■ TASK GOAL: Once the line with "т в конце тоннеля? Конечно, нанесет." is found in the entries below, repeat it and each following line exactly, up to and including the line with "Jedes Jahr werden Millionen Wildtiere aus". Add no other lines.

■ SUPPLIED RECORDS:

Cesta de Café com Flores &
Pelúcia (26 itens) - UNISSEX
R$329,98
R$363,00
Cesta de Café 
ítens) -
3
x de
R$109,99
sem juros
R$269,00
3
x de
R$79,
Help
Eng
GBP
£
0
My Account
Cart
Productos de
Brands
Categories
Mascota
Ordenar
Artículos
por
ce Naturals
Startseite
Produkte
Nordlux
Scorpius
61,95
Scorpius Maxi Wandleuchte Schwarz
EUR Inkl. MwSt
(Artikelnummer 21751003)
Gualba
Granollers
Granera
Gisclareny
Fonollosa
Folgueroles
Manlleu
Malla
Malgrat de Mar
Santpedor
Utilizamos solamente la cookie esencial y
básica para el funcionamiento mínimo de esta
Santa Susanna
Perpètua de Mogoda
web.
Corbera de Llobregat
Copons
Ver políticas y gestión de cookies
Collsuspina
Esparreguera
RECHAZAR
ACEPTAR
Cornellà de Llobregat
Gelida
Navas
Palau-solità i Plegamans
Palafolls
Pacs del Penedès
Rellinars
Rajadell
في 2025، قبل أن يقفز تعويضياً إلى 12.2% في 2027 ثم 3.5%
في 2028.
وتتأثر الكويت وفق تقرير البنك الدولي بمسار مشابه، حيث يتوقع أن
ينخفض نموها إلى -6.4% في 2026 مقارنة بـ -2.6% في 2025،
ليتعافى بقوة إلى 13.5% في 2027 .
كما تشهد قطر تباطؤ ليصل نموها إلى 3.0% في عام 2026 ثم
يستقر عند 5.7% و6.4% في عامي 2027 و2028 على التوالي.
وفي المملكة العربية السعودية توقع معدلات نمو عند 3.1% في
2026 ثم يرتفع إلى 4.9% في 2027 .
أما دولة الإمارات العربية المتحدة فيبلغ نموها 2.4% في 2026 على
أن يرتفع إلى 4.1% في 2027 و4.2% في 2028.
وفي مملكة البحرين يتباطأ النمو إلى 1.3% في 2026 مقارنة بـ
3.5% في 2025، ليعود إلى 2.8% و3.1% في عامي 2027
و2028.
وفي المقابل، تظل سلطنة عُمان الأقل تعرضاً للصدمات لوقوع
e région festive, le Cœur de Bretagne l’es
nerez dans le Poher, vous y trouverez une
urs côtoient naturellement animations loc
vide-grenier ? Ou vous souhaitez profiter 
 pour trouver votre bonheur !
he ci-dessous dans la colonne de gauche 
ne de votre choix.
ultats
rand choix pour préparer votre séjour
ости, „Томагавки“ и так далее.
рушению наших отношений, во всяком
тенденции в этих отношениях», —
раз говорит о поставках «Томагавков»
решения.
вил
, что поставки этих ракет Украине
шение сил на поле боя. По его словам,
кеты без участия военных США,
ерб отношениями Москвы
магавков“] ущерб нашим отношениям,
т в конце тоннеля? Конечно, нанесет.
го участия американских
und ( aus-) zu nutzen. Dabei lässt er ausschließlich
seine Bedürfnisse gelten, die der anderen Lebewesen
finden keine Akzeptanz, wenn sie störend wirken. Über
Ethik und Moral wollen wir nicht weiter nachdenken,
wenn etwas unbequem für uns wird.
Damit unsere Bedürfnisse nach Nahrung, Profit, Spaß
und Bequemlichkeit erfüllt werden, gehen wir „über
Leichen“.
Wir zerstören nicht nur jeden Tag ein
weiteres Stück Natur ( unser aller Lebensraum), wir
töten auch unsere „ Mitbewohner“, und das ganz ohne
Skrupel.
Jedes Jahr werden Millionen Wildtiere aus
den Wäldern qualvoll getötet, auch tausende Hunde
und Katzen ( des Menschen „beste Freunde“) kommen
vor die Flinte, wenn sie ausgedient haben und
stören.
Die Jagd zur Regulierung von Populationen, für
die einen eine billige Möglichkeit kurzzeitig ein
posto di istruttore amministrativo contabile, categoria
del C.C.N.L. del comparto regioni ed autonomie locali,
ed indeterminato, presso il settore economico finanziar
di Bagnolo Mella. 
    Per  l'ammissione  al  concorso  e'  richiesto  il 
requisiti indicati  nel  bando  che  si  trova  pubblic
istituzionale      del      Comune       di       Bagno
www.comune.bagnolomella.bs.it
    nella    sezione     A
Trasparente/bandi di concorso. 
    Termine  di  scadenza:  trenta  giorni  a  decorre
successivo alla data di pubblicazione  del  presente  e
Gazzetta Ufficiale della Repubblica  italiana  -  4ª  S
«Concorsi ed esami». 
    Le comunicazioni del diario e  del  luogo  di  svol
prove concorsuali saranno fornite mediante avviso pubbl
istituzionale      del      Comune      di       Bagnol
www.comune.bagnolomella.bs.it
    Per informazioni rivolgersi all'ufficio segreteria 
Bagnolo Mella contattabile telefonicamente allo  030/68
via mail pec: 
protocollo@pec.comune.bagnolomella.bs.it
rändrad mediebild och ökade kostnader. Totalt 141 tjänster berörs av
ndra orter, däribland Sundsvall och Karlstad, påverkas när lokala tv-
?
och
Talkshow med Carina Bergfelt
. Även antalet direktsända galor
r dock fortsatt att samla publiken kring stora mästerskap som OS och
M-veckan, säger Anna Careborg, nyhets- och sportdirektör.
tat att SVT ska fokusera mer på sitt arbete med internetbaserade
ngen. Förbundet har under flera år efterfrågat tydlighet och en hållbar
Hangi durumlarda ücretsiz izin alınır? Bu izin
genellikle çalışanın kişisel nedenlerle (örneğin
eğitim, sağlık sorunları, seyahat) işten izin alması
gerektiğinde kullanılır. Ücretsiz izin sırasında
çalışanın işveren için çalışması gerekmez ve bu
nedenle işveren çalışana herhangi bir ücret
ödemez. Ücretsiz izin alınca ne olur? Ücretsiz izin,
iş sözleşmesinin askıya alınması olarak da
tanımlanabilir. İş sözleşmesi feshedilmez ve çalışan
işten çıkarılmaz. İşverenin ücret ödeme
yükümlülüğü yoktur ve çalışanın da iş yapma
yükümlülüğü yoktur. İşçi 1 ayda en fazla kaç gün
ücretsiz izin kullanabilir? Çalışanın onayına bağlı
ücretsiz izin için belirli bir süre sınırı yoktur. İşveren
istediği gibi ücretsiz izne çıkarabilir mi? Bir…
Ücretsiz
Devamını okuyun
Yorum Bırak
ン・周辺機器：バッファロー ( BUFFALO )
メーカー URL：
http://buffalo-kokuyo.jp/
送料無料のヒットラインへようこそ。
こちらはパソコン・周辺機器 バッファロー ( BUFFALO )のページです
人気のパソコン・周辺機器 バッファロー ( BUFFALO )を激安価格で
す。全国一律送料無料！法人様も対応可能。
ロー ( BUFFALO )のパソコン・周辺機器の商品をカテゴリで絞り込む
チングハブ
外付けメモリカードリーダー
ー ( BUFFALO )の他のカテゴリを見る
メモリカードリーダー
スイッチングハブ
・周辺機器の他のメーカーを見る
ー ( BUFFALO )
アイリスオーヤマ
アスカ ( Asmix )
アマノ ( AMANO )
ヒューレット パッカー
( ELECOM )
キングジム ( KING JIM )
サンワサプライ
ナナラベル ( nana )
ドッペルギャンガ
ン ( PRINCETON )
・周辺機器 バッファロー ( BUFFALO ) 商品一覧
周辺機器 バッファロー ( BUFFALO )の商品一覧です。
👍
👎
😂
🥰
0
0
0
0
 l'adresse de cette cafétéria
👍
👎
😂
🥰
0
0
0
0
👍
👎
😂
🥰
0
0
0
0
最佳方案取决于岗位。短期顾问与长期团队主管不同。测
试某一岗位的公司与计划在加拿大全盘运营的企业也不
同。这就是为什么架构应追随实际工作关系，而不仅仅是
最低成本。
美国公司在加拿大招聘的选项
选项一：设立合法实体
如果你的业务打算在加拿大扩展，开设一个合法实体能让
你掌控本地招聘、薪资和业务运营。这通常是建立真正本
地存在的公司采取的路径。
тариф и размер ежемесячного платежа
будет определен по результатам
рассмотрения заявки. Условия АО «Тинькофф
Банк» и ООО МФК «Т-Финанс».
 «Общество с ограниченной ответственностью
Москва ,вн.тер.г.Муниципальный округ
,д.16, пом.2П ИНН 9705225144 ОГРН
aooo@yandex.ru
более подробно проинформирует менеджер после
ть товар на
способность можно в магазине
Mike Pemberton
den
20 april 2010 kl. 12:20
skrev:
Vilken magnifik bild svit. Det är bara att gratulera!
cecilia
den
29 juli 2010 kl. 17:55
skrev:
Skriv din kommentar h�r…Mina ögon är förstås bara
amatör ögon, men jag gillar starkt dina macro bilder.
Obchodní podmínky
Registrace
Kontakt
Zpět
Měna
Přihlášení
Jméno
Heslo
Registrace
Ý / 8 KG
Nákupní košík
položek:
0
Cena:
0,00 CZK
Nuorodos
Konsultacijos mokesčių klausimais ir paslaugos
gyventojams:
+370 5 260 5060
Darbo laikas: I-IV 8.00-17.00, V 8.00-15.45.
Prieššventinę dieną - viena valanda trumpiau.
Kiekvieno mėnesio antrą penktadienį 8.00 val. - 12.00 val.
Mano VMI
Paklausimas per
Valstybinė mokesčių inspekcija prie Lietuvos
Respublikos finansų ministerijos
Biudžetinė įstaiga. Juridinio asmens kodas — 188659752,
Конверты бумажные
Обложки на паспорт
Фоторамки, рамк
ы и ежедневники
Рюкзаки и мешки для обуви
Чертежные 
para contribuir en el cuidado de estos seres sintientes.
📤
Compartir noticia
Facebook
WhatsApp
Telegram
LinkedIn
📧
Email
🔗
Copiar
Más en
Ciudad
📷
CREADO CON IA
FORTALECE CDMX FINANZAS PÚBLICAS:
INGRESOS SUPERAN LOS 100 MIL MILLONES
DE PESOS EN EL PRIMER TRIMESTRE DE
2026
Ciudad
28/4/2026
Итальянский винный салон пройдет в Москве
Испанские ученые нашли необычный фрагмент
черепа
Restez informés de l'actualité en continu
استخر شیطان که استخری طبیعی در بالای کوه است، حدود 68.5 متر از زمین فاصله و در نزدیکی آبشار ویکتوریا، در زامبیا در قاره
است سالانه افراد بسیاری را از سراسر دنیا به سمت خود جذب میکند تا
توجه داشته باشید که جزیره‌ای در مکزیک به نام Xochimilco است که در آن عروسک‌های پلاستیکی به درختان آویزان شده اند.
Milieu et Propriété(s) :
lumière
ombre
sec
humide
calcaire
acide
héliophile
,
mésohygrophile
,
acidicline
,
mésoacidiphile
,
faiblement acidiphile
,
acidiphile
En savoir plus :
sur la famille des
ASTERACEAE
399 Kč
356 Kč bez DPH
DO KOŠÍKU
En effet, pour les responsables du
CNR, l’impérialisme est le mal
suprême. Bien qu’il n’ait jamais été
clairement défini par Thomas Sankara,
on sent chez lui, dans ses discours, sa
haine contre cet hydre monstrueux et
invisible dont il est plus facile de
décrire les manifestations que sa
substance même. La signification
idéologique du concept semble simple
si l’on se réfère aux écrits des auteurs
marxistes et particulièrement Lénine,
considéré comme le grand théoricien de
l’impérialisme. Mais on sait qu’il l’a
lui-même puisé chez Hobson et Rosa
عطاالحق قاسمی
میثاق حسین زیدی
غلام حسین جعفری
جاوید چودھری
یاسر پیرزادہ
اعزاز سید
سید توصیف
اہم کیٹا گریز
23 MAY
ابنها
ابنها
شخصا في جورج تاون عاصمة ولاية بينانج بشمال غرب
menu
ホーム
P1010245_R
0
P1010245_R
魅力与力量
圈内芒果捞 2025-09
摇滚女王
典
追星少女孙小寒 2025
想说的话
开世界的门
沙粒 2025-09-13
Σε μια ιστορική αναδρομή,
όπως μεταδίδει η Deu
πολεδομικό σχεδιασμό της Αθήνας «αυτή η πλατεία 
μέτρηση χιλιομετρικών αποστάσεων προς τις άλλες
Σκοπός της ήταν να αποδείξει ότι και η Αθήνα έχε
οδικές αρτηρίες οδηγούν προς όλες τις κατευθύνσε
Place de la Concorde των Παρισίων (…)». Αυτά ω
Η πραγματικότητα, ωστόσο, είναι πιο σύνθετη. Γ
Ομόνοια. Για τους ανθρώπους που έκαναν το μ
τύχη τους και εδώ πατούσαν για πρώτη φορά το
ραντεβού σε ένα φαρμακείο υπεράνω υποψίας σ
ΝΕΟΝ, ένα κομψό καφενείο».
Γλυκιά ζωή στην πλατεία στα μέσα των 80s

■ SOLUTION:
т в конце тоннеля? Конечно, нанесет.
го участия американских
und ( aus-) zu nutzen. Dabei lässt er ausschließlich
seine Bedürfnisse gelten, die der anderen Lebewesen
finden keine Akzeptanz, wenn sie störend wirken. Über
Ethik und Moral wollen wir nicht weiter nachdenken,
wenn etwas unbequem für uns wird.
Damit unsere Bedürfnisse nach Nahrung, Profit, Spaß
und Bequemlichkeit erfüllt werden, gehen wir „über
Leichen“.
Wir zerstören nicht nur jeden Tag ein
weiteres Stück Natur ( unser aller Lebensraum), wir
töten auch unsere „ Mitbewohner“, und das ganz ohne
Skrupel.
Jedes Jahr werden Millionen Wildtiere aus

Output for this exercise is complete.